Bounded Distributions

Real-life data is often bounded by a given domain. For example, attributes such as age, weight, or duration are always non-negative values. In such scenarios, a standard smooth KDE may fail to accurately capture the true shape of the distribution, especially if there’s a density discontinuity at the boundary.

In 1D, with the exception of some exotic cases, bounded distributions typically have either one-sided (e.g. positive values) or two-sided (e.g. uniform interval) bounded domains.

As illustrated in the graph below, kernels are bad at estimating the edges of the uniform distribution and leak outside the bounded domain.

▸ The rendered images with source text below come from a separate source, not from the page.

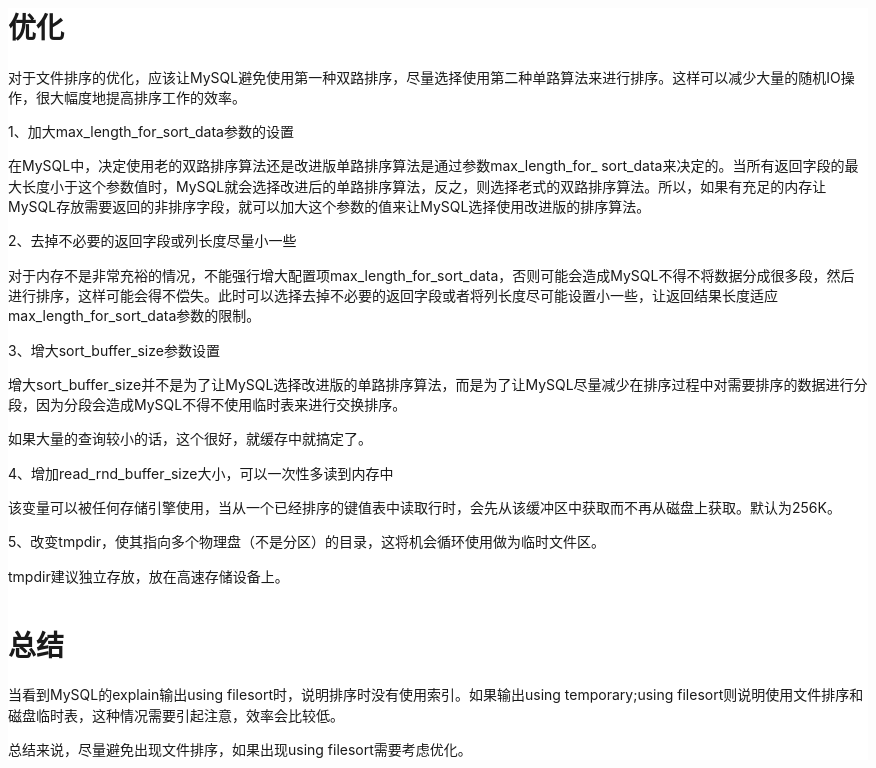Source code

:  

# 优化

对于文件排序的优化，应该让MySQL避免使用第一种双路排序，尽量选择使用第二种单路算法来进行排序。这样可以减少大量的随机IO操作，很大幅度地提高排序工作的效率。

1、加大max_length_for_sort_data参数的设置

在MySQL中，决定使用老的双路排序算法还是改进版单路排序算法是通过参数max_length_for_ sort_data来决定的。当所有返回字段的最大长度小于这个参数值时，MySQL就会选择改进后的单路排序算法，反之，则选择老式的双路排序算法。所以，如果有充足的内存让MySQL存放需要返回的非排序字段，就可以加大这个参数的值来让MySQL选择使用改进版的排序算法。

2、去掉不必要的返回字段或列长度尽量小一些

对于内存不是非常充裕的情况，不能强行增大配置项max_length_for_sort_data，否则可能会造成MySQL不得不将数据分成很多段，然后进行排序，这样可能会得不偿失。此时可以选择去掉不必要的返回字段或者将列长度尽可能设置小一些，让返回结果长度适应max_length_for_sort_data参数的限制。

3、增大sort_buffer_size参数设置

增大sort_buffer_size并不是为了让MySQL选择改进版的单路排序算法，而是为了让MySQL尽量减少在排序过程中对需要排序的数据进行分段，因为分段会造成MySQL不得不使用临时表来进行交换排序。

如果大量的查询较小的话，这个很好，就缓存中就搞定了。

4、增加read_rnd_buffer_size大小，可以一次性多读到内存中

该变量可以被任何存储引擎使用，当从一个已经排序的键值表中读取行时，会先从该缓冲区中获取而不再从磁盘上获取。默认为256K。

5、改变tmpdir，使其指向多个物理盘（不是分区）的目录，这将机会循环使用做为临时文件区。

tmpdir建议独立存放，放在高速存储设备上。

 

# 总结

当看到MySQL的explain输出using filesort时，说明排序时没有使用索引。如果输出using temporary;using filesort则说明使用文件排序和磁盘临时表，这种情况需要引起注意，效率会比较低。

总结来说，尽量避免出现文件排序，如果出现using filesort需要考虑优化。

 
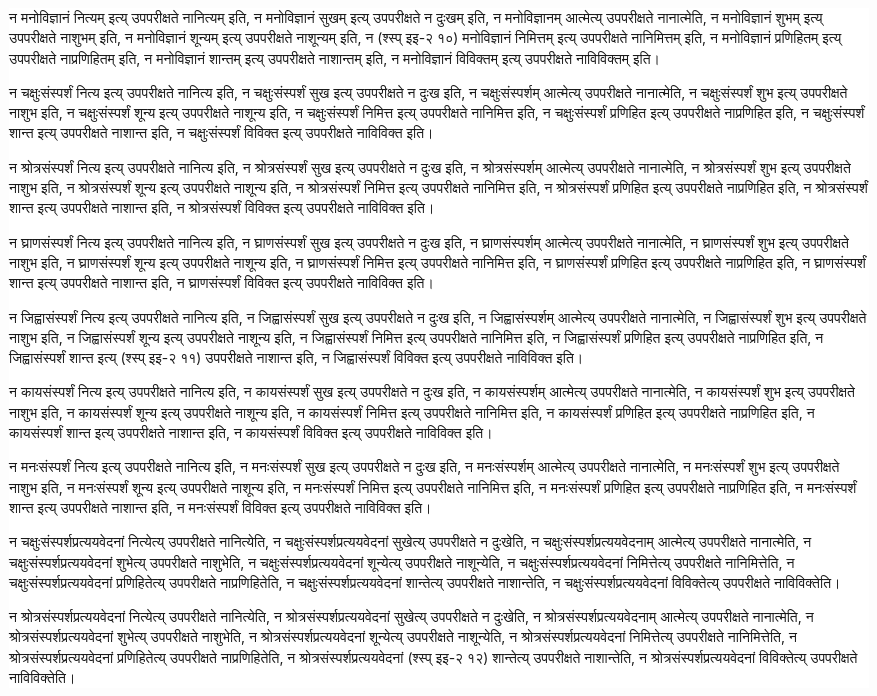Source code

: न मनोविज्ञानं नित्यम् इत्य् उपपरीक्षते नानित्यम् इति, न मनोविज्ञानं सुखम् इत्य् उपपरीक्षते न दुःखम् इति, न मनोविज्ञानम् आत्मेत्य् उपपरीक्षते नानात्मेति, न मनोविज्ञानं शुभम् इत्य् उपपरीक्षते नाशुभम् इति, न मनोविज्ञानं शून्यम् इत्य् उपपरीक्षते नाशून्यम् इति, न (श्स्प् इइ-२ १०) मनोविज्ञानं निमित्तम् इत्य् उपपरीक्षते नानिमित्तम् इति, न मनोविज्ञानं प्रणिहितम् इत्य् उपपरीक्षते नाप्रणिहितम् इति, न मनोविज्ञानं शान्तम् इत्य् उपपरीक्षते नाशान्तम् इति, न मनोविज्ञानं विविक्तम् इत्य् उपपरीक्षते नाविविक्तम् इति।  
  
न चक्षुःसंस्पर्शं नित्य इत्य् उपपरीक्षते नानित्य इति, न चक्षुःसंस्पर्शं सुख इत्य् उपपरीक्षते न दुःख इति, न चक्षुःसंस्पर्शम् आत्मेत्य् उपपरीक्षते नानात्मेति, न चक्षुःसंस्पर्शं शुभ इत्य् उपपरीक्षते नाशुभ इति, न चक्षुःसंस्पर्शं शून्य इत्य् उपपरीक्षते नाशून्य इति, न चक्षुःसंस्पर्शं निमित्त इत्य् उपपरीक्षते नानिमित्त इति, न चक्षुःसंस्पर्शं प्रणिहित इत्य् उपपरीक्षते नाप्रणिहित इति, न चक्षुःसंस्पर्शं शान्त इत्य् उपपरीक्षते नाशान्त इति, न चक्षुःसंस्पर्शं विविक्त इत्य् उपपरीक्षते नाविविक्त इति।  
  
न श्रोत्रसंस्पर्शं नित्य इत्य् उपपरीक्षते नानित्य इति, न श्रोत्रसंस्पर्शं सुख इत्य् उपपरीक्षते न दुःख इति, न श्रोत्रसंस्पर्शम् आत्मेत्य् उपपरीक्षते नानात्मेति, न श्रोत्रसंस्पर्शं शुभ इत्य् उपपरीक्षते नाशुभ इति, न श्रोत्रसंस्पर्शं शून्य इत्य् उपपरीक्षते नाशून्य इति, न श्रोत्रसंस्पर्शं निमित्त इत्य् उपपरीक्षते नानिमित्त इति, न श्रोत्रसंस्पर्शं प्रणिहित इत्य् उपपरीक्षते नाप्रणिहित इति, न श्रोत्रसंस्पर्शं शान्त इत्य् उपपरीक्षते नाशान्त इति, न श्रोत्रसंस्पर्शं विविक्त इत्य् उपपरीक्षते नाविविक्त इति।  
  
न घ्राणसंस्पर्शं नित्य इत्य् उपपरीक्षते नानित्य इति, न घ्राणसंस्पर्शं सुख इत्य् उपपरीक्षते न दुःख इति, न घ्राणसंस्पर्शम् आत्मेत्य् उपपरीक्षते नानात्मेति, न घ्राणसंस्पर्शं शुभ इत्य् उपपरीक्षते नाशुभ इति, न घ्राणसंस्पर्शं शून्य इत्य् उपपरीक्षते नाशून्य इति, न घ्राणसंस्पर्शं निमित्त इत्य् उपपरीक्षते नानिमित्त इति, न घ्राणसंस्पर्शं प्रणिहित इत्य् उपपरीक्षते नाप्रणिहित इति, न घ्राणसंस्पर्शं शान्त इत्य् उपपरीक्षते नाशान्त इति, न घ्राणसंस्पर्शं विविक्त इत्य् उपपरीक्षते नाविविक्त इति।  
  
न जिह्वासंस्पर्शं नित्य इत्य् उपपरीक्षते नानित्य इति, न जिह्वासंस्पर्शं सुख इत्य् उपपरीक्षते न दुःख इति, न जिह्वासंस्पर्शम् आत्मेत्य् उपपरीक्षते नानात्मेति, न जिह्वासंस्पर्शं शुभ इत्य् उपपरीक्षते नाशुभ इति, न जिह्वासंस्पर्शं शून्य इत्य् उपपरीक्षते नाशून्य इति, न जिह्वासंस्पर्शं निमित्त इत्य् उपपरीक्षते नानिमित्त इति, न जिह्वासंस्पर्शं प्रणिहित इत्य् उपपरीक्षते नाप्रणिहित इति, न जिह्वासंस्पर्शं शान्त इत्य् (श्स्प् इइ-२ ११) उपपरीक्षते नाशान्त इति, न जिह्वासंस्पर्शं विविक्त इत्य् उपपरीक्षते नाविविक्त इति।  
  
न कायसंस्पर्शं नित्य इत्य् उपपरीक्षते नानित्य इति, न कायसंस्पर्शं सुख इत्य् उपपरीक्षते न दुःख इति, न कायसंस्पर्शम् आत्मेत्य् उपपरीक्षते नानात्मेति, न कायसंस्पर्शं शुभ इत्य् उपपरीक्षते नाशुभ इति, न कायसंस्पर्शं शून्य इत्य् उपपरीक्षते नाशून्य इति, न कायसंस्पर्शं निमित्त इत्य् उपपरीक्षते नानिमित्त इति, न कायसंस्पर्शं प्रणिहित इत्य् उपपरीक्षते नाप्रणिहित इति, न कायसंस्पर्शं शान्त इत्य् उपपरीक्षते नाशान्त इति, न कायसंस्पर्शं विविक्त इत्य् उपपरीक्षते नाविविक्त इति।  
  
न मनःसंस्पर्शं नित्य इत्य् उपपरीक्षते नानित्य इति, न मनःसंस्पर्शं सुख इत्य् उपपरीक्षते न दुःख इति, न मनःसंस्पर्शम् आत्मेत्य् उपपरीक्षते नानात्मेति, न मनःसंस्पर्शं शुभ इत्य् उपपरीक्षते नाशुभ इति, न मनःसंस्पर्शं शून्य इत्य् उपपरीक्षते नाशून्य इति, न मनःसंस्पर्शं निमित्त इत्य् उपपरीक्षते नानिमित्त इति, न मनःसंस्पर्शं प्रणिहित इत्य् उपपरीक्षते नाप्रणिहित इति, न मनःसंस्पर्शं शान्त इत्य् उपपरीक्षते नाशान्त इति, न मनःसंस्पर्शं विविक्त इत्य् उपपरीक्षते नाविविक्त इति।  
  
न चक्षुःसंस्पर्शप्रत्ययवेदनां नित्येत्य् उपपरीक्षते नानित्येति, न चक्षुःसंस्पर्शप्रत्ययवेदनां सुखेत्य् उपपरीक्षते न दुःखेति, न चक्षुःसंस्पर्शप्रत्ययवेदनाम् आत्मेत्य् उपपरीक्षते नानात्मेति, न चक्षुःसंस्पर्शप्रत्ययवेदनां शुभेत्य् उपपरीक्षते नाशुभेति, न चक्षुःसंस्पर्शप्रत्ययवेदनां शून्येत्य् उपपरीक्षते नाशून्येति, न चक्षुःसंस्पर्शप्रत्ययवेदनां निमित्तेत्य् उपपरीक्षते नानिमित्तेति, न चक्षुःसंस्पर्शप्रत्ययवेदनां प्रणिहितेत्य् उपपरीक्षते नाप्रणिहितेति, न चक्षुःसंस्पर्शप्रत्ययवेदनां शान्तेत्य् उपपरीक्षते नाशान्तेति, न चक्षुःसंस्पर्शप्रत्ययवेदनां विविक्तेत्य् उपपरीक्षते नाविविक्तेति।  
  
न श्रोत्रसंस्पर्शप्रत्ययवेदनां नित्येत्य् उपपरीक्षते नानित्येति, न श्रोत्रसंस्पर्शप्रत्ययवेदनां सुखेत्य् उपपरीक्षते न दुःखेति, न श्रोत्रसंस्पर्शप्रत्ययवेदनाम् आत्मेत्य् उपपरीक्षते नानात्मेति, न श्रोत्रसंस्पर्शप्रत्ययवेदनां शुभेत्य् उपपरीक्षते नाशुभेति, न श्रोत्रसंस्पर्शप्रत्ययवेदनां शून्येत्य् उपपरीक्षते नाशून्येति, न श्रोत्रसंस्पर्शप्रत्ययवेदनां निमित्तेत्य् उपपरीक्षते नानिमित्तेति, न श्रोत्रसंस्पर्शप्रत्ययवेदनां प्रणिहितेत्य् उपपरीक्षते नाप्रणिहितेति, न श्रोत्रसंस्पर्शप्रत्ययवेदनां (श्स्प् इइ-२ १२) शान्तेत्य् उपपरीक्षते नाशान्तेति, न श्रोत्रसंस्पर्शप्रत्ययवेदनां विविक्तेत्य् उपपरीक्षते नाविविक्तेति।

Gaussian KDE on 100 samples drawn from a uniform distribution — Image by the author

No Clean Public Solution in Python

Unfortunately, popular public Python libraries like scipy and scikit-learn do not currently address this issue. There are existing GitHub issues and pull requests discussing this topic, but regrettably, they have remained unresolved for quite some time.

In R, kde.boundary allows Kernel density estimate for bounded data.

There are various ways to take into account the bounded nature of the distribution. Let’s describe the most popular ones: Reflection, Weighting and Transformation.

Warning:
For the sake of readability, we will focus on the unit bounded domain, i.e. [0,1]. Please remember to standardize the data and scale the density appropriately in the general case [a,b].

Solution: Reflection

The trick is to augment the set of samples by reflecting them across the left and right boundaries. This is equivalent to reflecting the tails of the local kernels to keep them in the bounded domain. It works best when the density derivative is zero at the boundary.

The reflection technique also implies processing three times more sample points.

The graphs below illustrate the reflection trick for three standard distributions: uniform, right triangle and inverse square root. It does a pretty good job at reducing the bias at the boundaries, even for the singularity of the inverse square root distribution.